The case has persisted since April 9, 2007. After Odyssey announced in 2007 it had found the sunken treasure, it quickly laid claim to the coins, put them in crates and said it flew them to a discreet, well-guarded location in the United States.

Spain soon filed suit in a federal court in Tampa, Florida, also claiming the treasure.

Spain says its navy warship Nuestra Senora de las Mercedes was carrying the coins.

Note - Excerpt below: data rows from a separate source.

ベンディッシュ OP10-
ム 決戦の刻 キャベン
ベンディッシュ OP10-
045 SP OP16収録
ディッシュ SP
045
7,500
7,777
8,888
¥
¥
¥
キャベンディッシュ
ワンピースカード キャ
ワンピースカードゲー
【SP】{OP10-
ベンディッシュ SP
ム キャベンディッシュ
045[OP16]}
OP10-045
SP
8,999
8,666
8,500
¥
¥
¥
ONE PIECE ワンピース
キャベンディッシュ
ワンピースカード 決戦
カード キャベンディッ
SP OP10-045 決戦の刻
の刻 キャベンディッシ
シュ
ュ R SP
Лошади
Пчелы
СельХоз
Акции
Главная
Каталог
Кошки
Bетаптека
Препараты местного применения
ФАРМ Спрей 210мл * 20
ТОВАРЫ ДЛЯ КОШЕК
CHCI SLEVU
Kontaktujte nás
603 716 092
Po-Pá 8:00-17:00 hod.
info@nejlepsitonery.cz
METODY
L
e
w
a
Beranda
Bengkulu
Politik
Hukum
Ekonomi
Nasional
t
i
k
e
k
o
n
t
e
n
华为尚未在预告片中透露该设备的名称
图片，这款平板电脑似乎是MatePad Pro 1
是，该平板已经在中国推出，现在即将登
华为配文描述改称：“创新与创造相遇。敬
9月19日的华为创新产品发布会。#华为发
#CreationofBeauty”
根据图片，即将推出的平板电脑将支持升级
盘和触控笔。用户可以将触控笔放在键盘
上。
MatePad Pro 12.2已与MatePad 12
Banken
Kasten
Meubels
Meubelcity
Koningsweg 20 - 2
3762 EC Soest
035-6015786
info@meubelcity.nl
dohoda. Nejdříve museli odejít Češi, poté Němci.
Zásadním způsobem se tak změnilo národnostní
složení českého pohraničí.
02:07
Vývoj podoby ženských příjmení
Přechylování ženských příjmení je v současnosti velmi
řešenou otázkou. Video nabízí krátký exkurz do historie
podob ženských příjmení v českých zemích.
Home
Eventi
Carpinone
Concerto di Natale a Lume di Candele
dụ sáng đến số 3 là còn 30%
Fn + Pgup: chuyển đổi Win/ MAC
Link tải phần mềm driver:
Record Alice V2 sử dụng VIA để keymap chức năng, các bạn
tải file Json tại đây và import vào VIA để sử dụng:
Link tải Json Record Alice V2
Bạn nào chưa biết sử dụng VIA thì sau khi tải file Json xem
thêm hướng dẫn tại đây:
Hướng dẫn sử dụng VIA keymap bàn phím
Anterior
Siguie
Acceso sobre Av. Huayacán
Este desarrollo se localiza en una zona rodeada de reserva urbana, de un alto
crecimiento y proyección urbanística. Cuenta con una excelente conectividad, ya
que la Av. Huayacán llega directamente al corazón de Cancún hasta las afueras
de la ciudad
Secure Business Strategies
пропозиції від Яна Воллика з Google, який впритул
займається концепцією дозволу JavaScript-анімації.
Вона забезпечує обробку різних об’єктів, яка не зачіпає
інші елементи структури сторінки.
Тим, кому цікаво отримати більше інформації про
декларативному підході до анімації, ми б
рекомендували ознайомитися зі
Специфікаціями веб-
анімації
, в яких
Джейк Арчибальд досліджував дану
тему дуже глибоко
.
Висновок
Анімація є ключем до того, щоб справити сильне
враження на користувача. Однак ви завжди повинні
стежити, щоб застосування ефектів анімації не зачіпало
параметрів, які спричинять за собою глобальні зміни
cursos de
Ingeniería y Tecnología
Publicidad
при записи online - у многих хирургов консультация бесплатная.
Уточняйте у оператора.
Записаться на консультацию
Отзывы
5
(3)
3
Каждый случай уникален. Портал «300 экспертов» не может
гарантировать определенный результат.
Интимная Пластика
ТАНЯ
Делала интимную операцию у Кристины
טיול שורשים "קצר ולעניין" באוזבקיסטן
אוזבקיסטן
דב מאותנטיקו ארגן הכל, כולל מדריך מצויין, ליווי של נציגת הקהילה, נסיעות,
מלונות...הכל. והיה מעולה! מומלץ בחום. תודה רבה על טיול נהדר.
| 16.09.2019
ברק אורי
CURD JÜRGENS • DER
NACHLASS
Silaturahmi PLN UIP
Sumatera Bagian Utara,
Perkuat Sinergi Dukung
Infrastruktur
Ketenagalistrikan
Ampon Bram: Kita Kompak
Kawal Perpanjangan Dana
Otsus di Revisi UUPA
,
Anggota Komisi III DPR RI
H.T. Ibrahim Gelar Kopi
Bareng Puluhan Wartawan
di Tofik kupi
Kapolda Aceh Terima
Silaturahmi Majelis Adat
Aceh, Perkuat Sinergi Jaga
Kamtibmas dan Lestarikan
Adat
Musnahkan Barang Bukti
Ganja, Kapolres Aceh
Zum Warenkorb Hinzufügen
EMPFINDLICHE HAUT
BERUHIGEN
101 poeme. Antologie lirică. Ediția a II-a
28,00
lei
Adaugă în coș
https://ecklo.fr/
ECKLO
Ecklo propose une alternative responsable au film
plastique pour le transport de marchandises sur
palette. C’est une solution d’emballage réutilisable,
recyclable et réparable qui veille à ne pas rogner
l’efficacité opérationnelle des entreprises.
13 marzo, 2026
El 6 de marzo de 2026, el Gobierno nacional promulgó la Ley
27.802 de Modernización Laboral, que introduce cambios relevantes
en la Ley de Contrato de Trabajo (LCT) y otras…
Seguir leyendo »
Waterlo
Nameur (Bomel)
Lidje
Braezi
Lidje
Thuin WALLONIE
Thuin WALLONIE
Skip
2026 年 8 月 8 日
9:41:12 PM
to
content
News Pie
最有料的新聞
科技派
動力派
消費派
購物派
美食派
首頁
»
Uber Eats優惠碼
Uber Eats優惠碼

The Mercedes, a 34-gun frigate, left Peru in 1804 and crossed the Atlantic to within a day's sail from Spain when British ships attacked the Spanish fleet.

The federal court in Tampa in 2009 ruled in favor of Spain's claim to the treasure, but Odyssey took the case to the federal appeals court in Atlanta, which ruled last September to uphold the lower court's ruling.

At the end of that 53-page ruling, the three-judge appeals panel wrote, "For the foregoing reasons, the district court did not err when it ordered Odyssey to release the recovered" items to the custody of Spain, according to a copy of the order viewed by CNN.

Last September, the federal circuit court of appeals upheld the lower district court’s decision that ordered Odyssey “to release the recovered res [i.e. the shipwreck materials] to the custody of Spain.”

Odyssey hoped to stay this decision as it appealed the case to the U.S. Supreme Court. The company argued in its December 2, 2011 petition to the circuit court that once it delivered materials to Spain the objects would not be returned to Odyssey if the salvor ultimately won the case in the highest court in the land.